4 The Taco Chronicles

Netflix, 2019

Carlos Perez Osorio’s show will make you believe that there might actually be a future for intelligent food programmes on TV. Each of the six half-hour episodes covers a different type of taco in obsessive depth. The show is in Spanish and subtitled, a serious deep dive into the subject, but delivered with a brilliant tone – fantastically, poetically hyperbolic about street food, enthusiastic but self-aware.

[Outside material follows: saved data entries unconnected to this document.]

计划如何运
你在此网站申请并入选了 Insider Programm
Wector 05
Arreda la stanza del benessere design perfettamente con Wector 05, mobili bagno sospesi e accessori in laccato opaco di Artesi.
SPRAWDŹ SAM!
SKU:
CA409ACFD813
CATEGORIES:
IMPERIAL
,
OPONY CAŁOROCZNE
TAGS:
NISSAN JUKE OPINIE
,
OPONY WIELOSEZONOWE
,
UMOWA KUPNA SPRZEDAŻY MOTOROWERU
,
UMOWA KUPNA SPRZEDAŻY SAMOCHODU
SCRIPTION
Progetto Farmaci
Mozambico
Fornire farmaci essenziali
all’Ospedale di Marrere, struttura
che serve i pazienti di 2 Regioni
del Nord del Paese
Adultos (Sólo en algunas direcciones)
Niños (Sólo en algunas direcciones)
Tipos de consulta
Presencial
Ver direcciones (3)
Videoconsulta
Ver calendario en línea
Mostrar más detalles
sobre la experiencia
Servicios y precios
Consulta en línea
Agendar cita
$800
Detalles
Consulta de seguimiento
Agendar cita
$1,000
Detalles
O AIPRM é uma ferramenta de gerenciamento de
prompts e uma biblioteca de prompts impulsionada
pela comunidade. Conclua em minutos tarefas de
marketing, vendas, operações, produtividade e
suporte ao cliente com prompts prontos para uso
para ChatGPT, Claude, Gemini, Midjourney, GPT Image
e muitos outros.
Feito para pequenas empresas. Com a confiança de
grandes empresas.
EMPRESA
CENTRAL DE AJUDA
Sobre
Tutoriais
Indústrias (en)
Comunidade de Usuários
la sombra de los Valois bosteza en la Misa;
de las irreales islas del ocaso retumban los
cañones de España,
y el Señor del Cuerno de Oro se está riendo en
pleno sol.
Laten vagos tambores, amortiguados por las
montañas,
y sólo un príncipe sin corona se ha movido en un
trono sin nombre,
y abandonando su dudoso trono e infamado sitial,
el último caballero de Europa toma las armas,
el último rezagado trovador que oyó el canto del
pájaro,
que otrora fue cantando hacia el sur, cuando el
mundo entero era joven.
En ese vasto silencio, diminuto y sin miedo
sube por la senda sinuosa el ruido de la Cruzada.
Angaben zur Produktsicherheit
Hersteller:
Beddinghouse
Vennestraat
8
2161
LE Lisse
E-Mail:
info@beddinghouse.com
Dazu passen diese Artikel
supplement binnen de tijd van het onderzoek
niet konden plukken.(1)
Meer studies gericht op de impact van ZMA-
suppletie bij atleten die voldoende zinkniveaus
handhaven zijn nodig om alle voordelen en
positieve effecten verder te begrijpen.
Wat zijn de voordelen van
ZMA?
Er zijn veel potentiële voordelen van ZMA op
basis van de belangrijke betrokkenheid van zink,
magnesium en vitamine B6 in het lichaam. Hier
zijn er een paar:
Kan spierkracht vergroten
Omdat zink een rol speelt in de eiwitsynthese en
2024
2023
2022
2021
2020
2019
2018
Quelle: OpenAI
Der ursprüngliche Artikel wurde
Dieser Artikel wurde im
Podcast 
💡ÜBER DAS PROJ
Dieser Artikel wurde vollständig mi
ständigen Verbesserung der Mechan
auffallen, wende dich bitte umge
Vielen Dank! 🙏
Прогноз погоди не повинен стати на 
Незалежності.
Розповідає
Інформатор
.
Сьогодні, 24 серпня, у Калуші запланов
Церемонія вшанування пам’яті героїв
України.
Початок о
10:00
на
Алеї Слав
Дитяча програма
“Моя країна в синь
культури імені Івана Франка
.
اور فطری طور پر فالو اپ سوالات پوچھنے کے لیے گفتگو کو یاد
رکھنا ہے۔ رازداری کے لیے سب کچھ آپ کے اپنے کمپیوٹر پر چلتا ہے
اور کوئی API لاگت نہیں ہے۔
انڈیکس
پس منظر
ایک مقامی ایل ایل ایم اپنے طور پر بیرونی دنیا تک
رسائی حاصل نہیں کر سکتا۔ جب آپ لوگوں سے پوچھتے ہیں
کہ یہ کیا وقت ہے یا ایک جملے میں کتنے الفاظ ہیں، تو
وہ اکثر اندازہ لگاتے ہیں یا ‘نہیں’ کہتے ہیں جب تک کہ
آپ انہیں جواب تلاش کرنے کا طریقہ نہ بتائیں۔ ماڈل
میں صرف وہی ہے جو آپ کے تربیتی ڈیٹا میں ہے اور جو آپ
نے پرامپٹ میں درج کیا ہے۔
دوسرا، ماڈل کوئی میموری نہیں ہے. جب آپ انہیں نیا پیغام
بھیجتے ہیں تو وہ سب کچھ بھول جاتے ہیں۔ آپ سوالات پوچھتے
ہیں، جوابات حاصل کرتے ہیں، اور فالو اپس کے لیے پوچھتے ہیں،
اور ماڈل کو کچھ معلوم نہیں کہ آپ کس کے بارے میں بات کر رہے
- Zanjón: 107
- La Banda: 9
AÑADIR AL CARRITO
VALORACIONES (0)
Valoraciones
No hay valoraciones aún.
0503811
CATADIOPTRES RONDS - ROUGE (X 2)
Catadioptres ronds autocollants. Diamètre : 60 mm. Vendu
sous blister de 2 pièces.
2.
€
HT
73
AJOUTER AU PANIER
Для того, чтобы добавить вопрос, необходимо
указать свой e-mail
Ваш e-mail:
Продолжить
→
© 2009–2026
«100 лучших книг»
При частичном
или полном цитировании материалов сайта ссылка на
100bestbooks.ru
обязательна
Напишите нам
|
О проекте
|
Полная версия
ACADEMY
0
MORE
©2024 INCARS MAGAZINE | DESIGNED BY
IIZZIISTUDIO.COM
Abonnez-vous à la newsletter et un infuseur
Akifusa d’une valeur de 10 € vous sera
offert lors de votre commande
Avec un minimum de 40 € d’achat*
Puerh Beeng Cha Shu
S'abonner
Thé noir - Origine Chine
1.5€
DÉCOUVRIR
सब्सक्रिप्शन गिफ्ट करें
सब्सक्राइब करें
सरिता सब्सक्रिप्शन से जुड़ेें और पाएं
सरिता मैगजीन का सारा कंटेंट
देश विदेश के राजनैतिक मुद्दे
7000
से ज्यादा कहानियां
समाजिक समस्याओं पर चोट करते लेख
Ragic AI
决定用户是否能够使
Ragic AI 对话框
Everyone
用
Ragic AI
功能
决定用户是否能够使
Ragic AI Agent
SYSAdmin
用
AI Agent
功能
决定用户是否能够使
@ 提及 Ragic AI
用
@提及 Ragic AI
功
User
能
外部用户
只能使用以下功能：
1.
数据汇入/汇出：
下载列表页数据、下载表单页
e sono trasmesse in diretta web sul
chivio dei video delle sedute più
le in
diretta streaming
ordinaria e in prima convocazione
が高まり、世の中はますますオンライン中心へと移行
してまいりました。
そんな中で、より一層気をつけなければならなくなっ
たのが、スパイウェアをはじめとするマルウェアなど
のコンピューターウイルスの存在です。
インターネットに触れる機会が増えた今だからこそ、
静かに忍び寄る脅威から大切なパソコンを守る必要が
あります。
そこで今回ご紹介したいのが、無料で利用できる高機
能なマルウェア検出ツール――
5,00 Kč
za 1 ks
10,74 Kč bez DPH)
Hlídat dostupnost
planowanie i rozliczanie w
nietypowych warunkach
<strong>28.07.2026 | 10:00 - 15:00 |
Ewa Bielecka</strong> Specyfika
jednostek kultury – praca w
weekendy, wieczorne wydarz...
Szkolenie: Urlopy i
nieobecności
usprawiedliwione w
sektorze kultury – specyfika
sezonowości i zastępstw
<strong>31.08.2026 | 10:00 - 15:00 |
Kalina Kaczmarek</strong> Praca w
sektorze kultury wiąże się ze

5 Madhur Jaffrey’s Flavours of India

BBC iPlayer, 1995

Madhur Jaffrey on the BBC’s Flavours of India: ‘Calm, dignified and utterly no-nonsense.’ Photograph: BBC PHOTOLIBRARY

BBC iPlayer is a positive treasure vault of old favourites, offering a great deal of Keith Floyd’s unhinged, plonk-fuelled pan-rattling and Ken Hom’s masterful Chinese Cooking. They are welcome old friends but favourite must be Jaffrey’s six-part series on regional Indian cooking. Her on-camera persona is calm, dignified and utterly no-nonsense, presenting challengingly authentic recipes in the most authoritative manner. If you think this sounds a bit too worthily BBC2 … check out her debut as a rapper in a YouTube video by Brooklyn MC, Mr Cardamom.

6 The Chef Show

Netflix, 2019 to present

Jon Favreau is a producer and actor who starred in the movie Chef, with his chef mate Roy Choi, and quite fancies himself as a chef. In The Chef Show (see what he did there?), they hang out in the borrowed kitchens of their Hollywood buddies. It has about as much script or editorial control as a podcast, but with full quality video. What is most noticeable is that there’s no attempt to give recipes … in fact, all the ingredients seem to arrive pre-prepped and measured in tiny plastic pots. I want to hate the OG bro-fest format, but it’s actually compelling if you relax into it.

7 Julia Child and Jacques Pepin

YouTube

The next time you’re down the YouTube rabbit hole, seek out Julia Child. Like an American Fanny Cradock but infinitely nicer, she taught a nation to love French cuisine. There are loads of clips and some full episodes of her PBS cooking shows, which are an innocent treat and from which you’ll still pick up helpful recipes and tips. Childs collaborated with French chef Jacques Pepin who also had his own programmes concentrating on technique. The clips available on YouTube are still some of the most instructive out there. By far the most important one covers boning a chicken for a ballotine which is cult viewing among chefs.

8 Jeremiah Tower: The Last Magnificent

Netflix, 2016

A feature-length documentary about the man who managed to arrive in San Francisco just in time to be a driving force in California cuisine. His rise from untrained kitchen boy at Chez Panisse to the very peak of his industry, his acclaimed restaurant, Stars, and his catastrophic crash-and-burn makes for a brilliant, unflinching profile.

9 Salt, Fat, Acid, Heat

Netflix, 2018

Samin Nosrat: ‘Her integrity and enthusiasm draws you in.’ Photograph: Adam Rose/NETFLIX

Samin Nosrat is another graduate of Chez Panisse whose highly successful 2017 book Salt, Fat, Acid Heat was quickly turned into a four-part docuseries. The book’s simple idea of breaking cooking down into four conceptual basics enables her to travel the world in search of examples. Like our own Nadiya Hussain, she’s a natural presenter whose integrity and enthusiasm draws you in.

10 Ugly Delicious

(Netflix, 2018-present)

Presented by culinary wunderkind David Chang of the celebrated Momofuku restaurant group. There are parts of the early shows that are big on chest-beating, high-fiving, alpha-malery, but in the most recent he turns to important cultural issues around global cooking. He also discovers he’s going to become a dad, sheds an actual tear, and then teaches us all how to make baby food. OK, it’s a kind of predictable conversion but, if you start watching them in reverse order, they’re very enjoyable.